> **Exercise brief**
Copy out the stretch of the listing below from the line containing "order: Saxifragales" through the end of the listing, including both ends, reproducing each line exactly.

> **Records shown**
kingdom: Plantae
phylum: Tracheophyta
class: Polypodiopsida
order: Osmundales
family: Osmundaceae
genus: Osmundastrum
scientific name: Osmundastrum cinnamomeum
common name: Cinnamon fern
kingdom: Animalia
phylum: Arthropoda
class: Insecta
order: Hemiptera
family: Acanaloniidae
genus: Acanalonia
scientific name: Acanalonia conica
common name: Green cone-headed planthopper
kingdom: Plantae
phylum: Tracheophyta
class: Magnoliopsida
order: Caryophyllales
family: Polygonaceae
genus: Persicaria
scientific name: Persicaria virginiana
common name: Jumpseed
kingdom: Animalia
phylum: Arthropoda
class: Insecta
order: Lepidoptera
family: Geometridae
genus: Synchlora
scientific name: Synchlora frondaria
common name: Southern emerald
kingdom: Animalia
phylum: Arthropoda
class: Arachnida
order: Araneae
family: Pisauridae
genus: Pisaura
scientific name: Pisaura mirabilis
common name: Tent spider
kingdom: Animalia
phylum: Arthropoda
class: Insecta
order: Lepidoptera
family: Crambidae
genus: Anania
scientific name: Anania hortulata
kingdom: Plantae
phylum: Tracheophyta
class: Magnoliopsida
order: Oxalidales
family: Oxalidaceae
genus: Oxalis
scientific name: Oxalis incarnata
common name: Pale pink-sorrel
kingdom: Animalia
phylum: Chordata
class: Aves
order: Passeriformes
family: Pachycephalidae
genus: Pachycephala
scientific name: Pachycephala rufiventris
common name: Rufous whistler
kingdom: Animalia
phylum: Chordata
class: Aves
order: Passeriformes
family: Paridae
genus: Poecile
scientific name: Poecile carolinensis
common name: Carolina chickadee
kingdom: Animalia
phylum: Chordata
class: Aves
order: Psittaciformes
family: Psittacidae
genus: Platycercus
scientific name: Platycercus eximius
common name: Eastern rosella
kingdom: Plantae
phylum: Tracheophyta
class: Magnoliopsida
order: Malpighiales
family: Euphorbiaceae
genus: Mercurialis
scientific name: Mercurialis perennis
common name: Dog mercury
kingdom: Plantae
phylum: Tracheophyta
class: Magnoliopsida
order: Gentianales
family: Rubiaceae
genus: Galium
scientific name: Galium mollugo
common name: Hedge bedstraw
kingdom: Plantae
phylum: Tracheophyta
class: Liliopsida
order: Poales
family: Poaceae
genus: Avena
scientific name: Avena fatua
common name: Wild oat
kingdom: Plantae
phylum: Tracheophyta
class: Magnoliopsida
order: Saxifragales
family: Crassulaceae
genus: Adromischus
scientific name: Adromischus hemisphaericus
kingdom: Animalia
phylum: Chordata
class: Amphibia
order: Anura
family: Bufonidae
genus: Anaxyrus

> **Response to the exercise**
order: Saxifragales
family: Crassulaceae
genus: Adromischus
scientific name: Adromischus hemisphaericus
kingdom: Animalia
phylum: Chordata
class: Amphibia
order: Anura
family: Bufonidae
genus: Anaxyrus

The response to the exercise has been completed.